### TASK TO CARRY OUT:
Could you repeat the text of each record below line for line, without changing anything and leaving the pictures out of your answer?

### INFORMATION SHOWN:
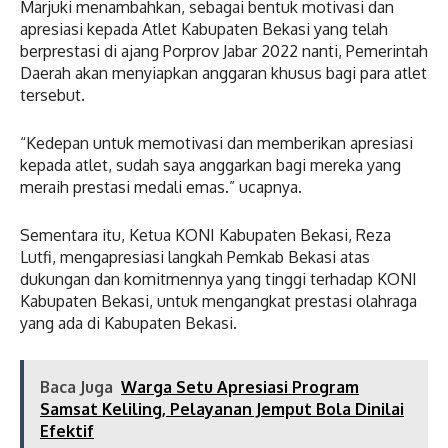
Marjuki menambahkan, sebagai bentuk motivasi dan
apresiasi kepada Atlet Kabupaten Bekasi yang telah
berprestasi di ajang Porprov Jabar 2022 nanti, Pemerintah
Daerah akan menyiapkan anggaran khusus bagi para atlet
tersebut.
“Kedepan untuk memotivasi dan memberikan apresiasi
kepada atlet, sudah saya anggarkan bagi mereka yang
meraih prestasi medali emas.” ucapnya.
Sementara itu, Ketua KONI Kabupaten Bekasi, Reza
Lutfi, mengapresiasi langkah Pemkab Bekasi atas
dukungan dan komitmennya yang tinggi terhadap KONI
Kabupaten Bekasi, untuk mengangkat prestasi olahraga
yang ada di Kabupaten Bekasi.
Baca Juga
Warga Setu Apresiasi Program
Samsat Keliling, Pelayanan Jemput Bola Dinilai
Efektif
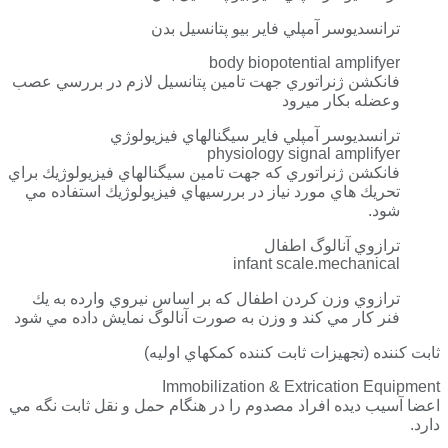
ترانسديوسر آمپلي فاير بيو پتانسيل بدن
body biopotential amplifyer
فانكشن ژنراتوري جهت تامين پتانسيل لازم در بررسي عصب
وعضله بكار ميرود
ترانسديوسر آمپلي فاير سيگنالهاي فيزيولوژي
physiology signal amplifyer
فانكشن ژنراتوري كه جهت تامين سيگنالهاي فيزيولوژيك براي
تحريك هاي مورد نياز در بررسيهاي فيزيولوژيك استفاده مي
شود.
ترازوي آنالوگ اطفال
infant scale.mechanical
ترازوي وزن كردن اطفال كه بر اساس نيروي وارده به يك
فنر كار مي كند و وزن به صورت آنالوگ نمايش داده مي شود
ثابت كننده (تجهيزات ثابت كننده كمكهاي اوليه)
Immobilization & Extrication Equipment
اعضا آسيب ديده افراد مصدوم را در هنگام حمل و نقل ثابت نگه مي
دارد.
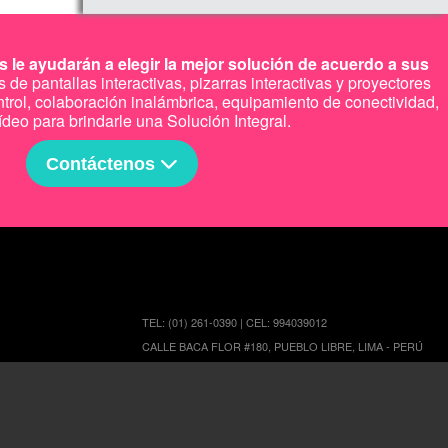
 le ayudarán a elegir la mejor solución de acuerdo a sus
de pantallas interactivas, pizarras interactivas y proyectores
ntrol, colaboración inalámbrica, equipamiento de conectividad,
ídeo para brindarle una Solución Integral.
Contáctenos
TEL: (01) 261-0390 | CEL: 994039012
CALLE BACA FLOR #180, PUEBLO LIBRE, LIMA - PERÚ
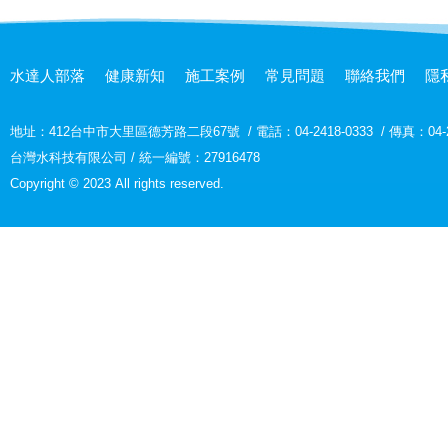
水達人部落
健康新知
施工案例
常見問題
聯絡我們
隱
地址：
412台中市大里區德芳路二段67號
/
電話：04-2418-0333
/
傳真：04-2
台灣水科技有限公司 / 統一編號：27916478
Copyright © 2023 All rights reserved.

### ANSWER AREA:
Marjuki menambahkan, sebagai bentuk motivasi dan
apresiasi kepada Atlet Kabupaten Bekasi yang telah
berprestasi di ajang Porprov Jabar 2022 nanti, Pemerintah
Daerah akan menyiapkan anggaran khusus bagi para atlet
tersebut.
“Kedepan untuk memotivasi dan memberikan apresiasi
kepada atlet, sudah saya anggarkan bagi mereka yang
meraih prestasi medali emas.” ucapnya.
Sementara itu, Ketua KONI Kabupaten Bekasi, Reza
Lutfi, mengapresiasi langkah Pemkab Bekasi atas
dukungan dan komitmennya yang tinggi terhadap KONI
Kabupaten Bekasi, untuk mengangkat prestasi olahraga
yang ada di Kabupaten Bekasi.
Baca Juga
Warga Setu Apresiasi Program
Samsat Keliling, Pelayanan Jemput Bola Dinilai
Efektif
ترانسديوسر آمپلي فاير بيو پتانسيل بدن
body biopotential amplifyer
فانكشن ژنراتوري جهت تامين پتانسيل لازم در بررسي عصب
وعضله بكار ميرود
ترانسديوسر آمپلي فاير سيگنالهاي فيزيولوژي
physiology signal amplifyer
فانكشن ژنراتوري كه جهت تامين سيگنالهاي فيزيولوژيك براي
تحريك هاي مورد نياز در بررسيهاي فيزيولوژيك استفاده مي
شود.
ترازوي آنالوگ اطفال
infant scale.mechanical
ترازوي وزن كردن اطفال كه بر اساس نيروي وارده به يك
فنر كار مي كند و وزن به صورت آنالوگ نمايش داده مي شود
ثابت كننده (تجهيزات ثابت كننده كمكهاي اوليه)
Immobilization & Extrication Equipment
اعضا آسيب ديده افراد مصدوم را در هنگام حمل و نقل ثابت نگه مي
دارد.
 le ayudarán a elegir la mejor solución de acuerdo a sus
de pantallas interactivas, pizarras interactivas y proyectores
ntrol, colaboración inalámbrica, equipamiento de conectividad,
ídeo para brindarle una Solución Integral.
Contáctenos
TEL: (01) 261-0390 | CEL: 994039012
CALLE BACA FLOR #180, PUEBLO LIBRE, LIMA - PERÚ
水達人部落
健康新知
施工案例
常見問題
聯絡我們
隱
地址：
412台中市大里區德芳路二段67號
/
電話：04-2418-0333
/
傳真：04-2
台灣水科技有限公司 / 統一編號：27916478
Copyright © 2023 All rights reserved.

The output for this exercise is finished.